- Other names: CAPOS CAPOS syndrome. Cerebellar ataxia-areflexia-pes cavus-optic atrophy-sensorineural hearing loss syndrome. Cerebellar ataxia - areflexia - pes cavus - optic atrophy - sensorineural hearing loss.
- Specialty: Medical genetics, Ophthalmology, Neurology, Podology
- Symptoms: Mainly cerebellar ataxia, sensorineural hearing loss, and optic nerve atrophy
- Complications: Blindness, deafness, problems with coordination.
- Usual onset: During a fever
- Duration: Lifelong
- Types: It is a type of ATP1A3-related disorder
- Causes: Genetic mutation
- Prevention: None
- Treatment: Symptom-centred
- Prognosis: Medium (with treatment), bad (without treatment
- Frequency: rare, only 14 cases have been described in medical literature
- Deaths: -

= CAPOS syndrome =

CAPOS syndrome is a rare genetic neurological disorder which is characterized by abnormalities of the feet, eyes and brain which affect their normal function. These symptoms occur episodically when a fever-related infection is present within the body. The name is an acronym for "cerebellar ataxia, areflexia, pes cavus, optic atrophy, and sensorineural hearing loss".

== Signs and symptoms ==

Usually, individuals with this condition have cerebellar ataxia, areflexia, high-arched feet, optic nerve wasting/degeneration, sensorineural deafness.

These symptoms have variable onset, but they generally begin episodically after having a fever-causing infection such as the common cold, manifesting mainly as sudden-onset ataxic episodes and encephalopathy. Other triggers include pregnancy and giving birth. Other symptoms that occur during the episodic ataxia includes hypotonia, nystagmus, strabismus, dysarthria, dysphagia, areflexia/hyporeflexia, and temporary deafness. More serious symptoms include loss of consciousness and/or onset of a coma.

These symptoms usually improve alongside the illness that caused the fever.

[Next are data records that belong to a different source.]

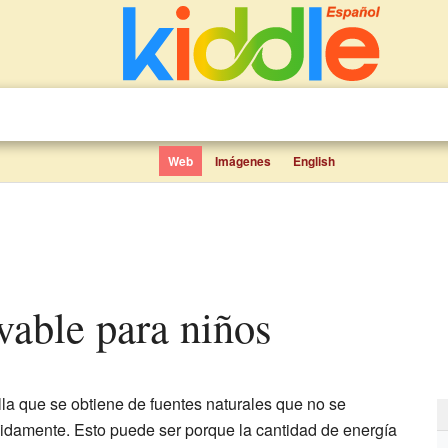
Web
Imágenes
English
ovable para niños
la que se obtiene de fuentes naturales que no se
idamente. Esto puede ser porque la cantidad de energía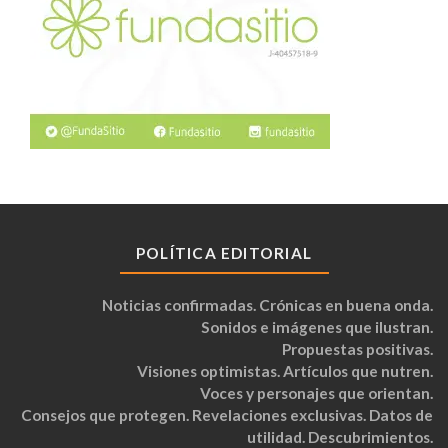
POLÍTICA EDITORIAL
Noticias confirmadas. Crónicas en buena onda.
Sonidos e imágenes que ilustran.
Propuestas positivas.
Visiones optimistas. Artículos que nutren.
Voces y personajes que orientan.
Consejos que protegen. Revelaciones exclusivas. Datos de
utilidad. Descubrimientos.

General frequency of episodes with people suffering from CAPOS syndrome is 1–3.

== Complications ==

There are various complications associated with the disorder, some of them include vision impairment/blindness due to optic atrophy characteristic of the disorder, deafness due to atrophy of the nerves that aid in hearing, problems with walking due to the ataxia, etc.

== Causes ==

This condition is caused by autosomal dominant missense mutations in the ATP1A3 gene, in chromosome 19. The mutation is thought to be gain-of-function.

== Epidemiology ==

According to OMIM, only 14 cases have been described in medical literature.

== History ==

This condition was first discovered in 1996 by Nicolaides et al. when they described a mother and two siblings (brother and sister) with (summarized) early-onset reoccurring cerebellar ataxia and progressive optic atrophy accompanied by sensorineural deafness.